Consider too the scenes of work elephants’ crossing paths with wild herds and sometimes absconding with them; or of whole groups of timber elephants’ disappearing into the forest; or of Maggie’s own disappearance into the jungle beyond Nampong. It’s plausible that in t
he chaos of the war, a great many domesticated elephants went over into the wild, and that some of the herds they joined then migrated into areas beyond the war’s reach. Such escapes into the wild might even account for a significant part of the decline in officially tallied work elephant numbers.
This isn’t to say that the war was “good” for the elephants overall. Many wild elephants did not escape the violence. Williams recalls that for a period of the war, the fighter pilots of the Royal Air Force were under orders to open fire on any elephants seen in Japanese territory, since they could potentially be work elephants for the enemy. Some pilots, appalled by the order, asked that it be cancelled, but the requests went unheeded.67 A similar phenomenon would come up decades later during the Vietnam War, when American pilots were similarly ordered to open fire on elephants, seen by the U.S. command as potential transport vehicles for the Vietcong.68
Many other elephants wound up like Bandoola: killed while on the job. The Hkamtis of the Lohit Valley remember two unhappy incidents where Allied troops fired on Hkamti elephant convoys bringing them supplies. Dozens of elephants and men died, and the surviving elephants are remembered for carrying their fallen mahouts through the forest back to their home villages, dozens of miles away.69 Other elephants wound up like Lin Wang, mobilized away from the Burmese forests to become “compound” elephants in zoos or in tourist camps—with good food, perhaps, but few opportunities to mate.
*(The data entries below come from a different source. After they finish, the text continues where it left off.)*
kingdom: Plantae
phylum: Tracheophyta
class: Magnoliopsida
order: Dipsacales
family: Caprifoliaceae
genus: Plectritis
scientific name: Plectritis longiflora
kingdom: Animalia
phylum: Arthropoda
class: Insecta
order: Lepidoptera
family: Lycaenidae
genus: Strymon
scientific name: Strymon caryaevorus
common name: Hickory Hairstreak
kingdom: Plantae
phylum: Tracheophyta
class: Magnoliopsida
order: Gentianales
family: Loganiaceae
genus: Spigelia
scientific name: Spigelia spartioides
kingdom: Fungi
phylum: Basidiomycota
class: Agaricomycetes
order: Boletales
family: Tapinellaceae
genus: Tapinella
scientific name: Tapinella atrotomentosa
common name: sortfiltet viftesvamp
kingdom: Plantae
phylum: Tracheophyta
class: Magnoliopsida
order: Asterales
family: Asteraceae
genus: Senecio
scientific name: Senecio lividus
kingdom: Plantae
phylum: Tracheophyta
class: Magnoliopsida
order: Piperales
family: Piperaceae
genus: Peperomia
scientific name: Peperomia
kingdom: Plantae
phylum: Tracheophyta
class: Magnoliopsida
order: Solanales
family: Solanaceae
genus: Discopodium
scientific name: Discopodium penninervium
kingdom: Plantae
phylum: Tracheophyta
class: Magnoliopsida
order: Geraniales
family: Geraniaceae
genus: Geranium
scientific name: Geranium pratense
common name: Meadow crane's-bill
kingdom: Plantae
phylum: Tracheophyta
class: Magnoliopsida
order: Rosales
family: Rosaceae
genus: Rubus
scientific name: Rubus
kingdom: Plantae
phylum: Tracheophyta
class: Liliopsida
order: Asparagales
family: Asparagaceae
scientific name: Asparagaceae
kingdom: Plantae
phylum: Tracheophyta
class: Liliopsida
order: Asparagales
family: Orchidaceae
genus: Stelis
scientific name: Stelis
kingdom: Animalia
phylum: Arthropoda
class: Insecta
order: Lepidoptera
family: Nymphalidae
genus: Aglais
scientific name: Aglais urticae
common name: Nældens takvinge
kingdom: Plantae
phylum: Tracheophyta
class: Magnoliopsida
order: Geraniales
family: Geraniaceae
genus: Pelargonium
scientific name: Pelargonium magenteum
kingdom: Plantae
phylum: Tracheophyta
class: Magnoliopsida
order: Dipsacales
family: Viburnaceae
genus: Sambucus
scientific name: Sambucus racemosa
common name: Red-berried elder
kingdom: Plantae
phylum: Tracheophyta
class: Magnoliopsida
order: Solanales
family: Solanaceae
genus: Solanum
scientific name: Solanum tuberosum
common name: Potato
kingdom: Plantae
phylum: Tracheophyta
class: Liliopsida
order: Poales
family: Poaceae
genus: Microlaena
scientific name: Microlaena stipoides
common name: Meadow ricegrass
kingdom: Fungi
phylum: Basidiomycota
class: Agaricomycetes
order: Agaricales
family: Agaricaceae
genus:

Many wound up more like Rungdot: they went back to the logging and transport work they had done before the war, and for the remainder of their days they had the freedom to forage in the forest at night and to mate—perhaps with wild elephants like Maggie.
What we might consider, from these fragmentary insights into the elephants’ collective wartime experience, is that just as Asian elephants have developed a set of everyday work skills that keep them adjacent to the monsoon forest—skills in handling timber and performing transport across muddy forest terrain—they also seem to have skills that are especially useful for certain kinds of human emergency situations. Such skills, if understood and appreciated by the elephants’ human handlers, can increase the odds of work elephants’ being moved into settings where they can commingle with wild herds they would not ordinarily encounter. The emergency mobilization of elephants—into forested areas, anyway—can open up new opportunities for species reproduction.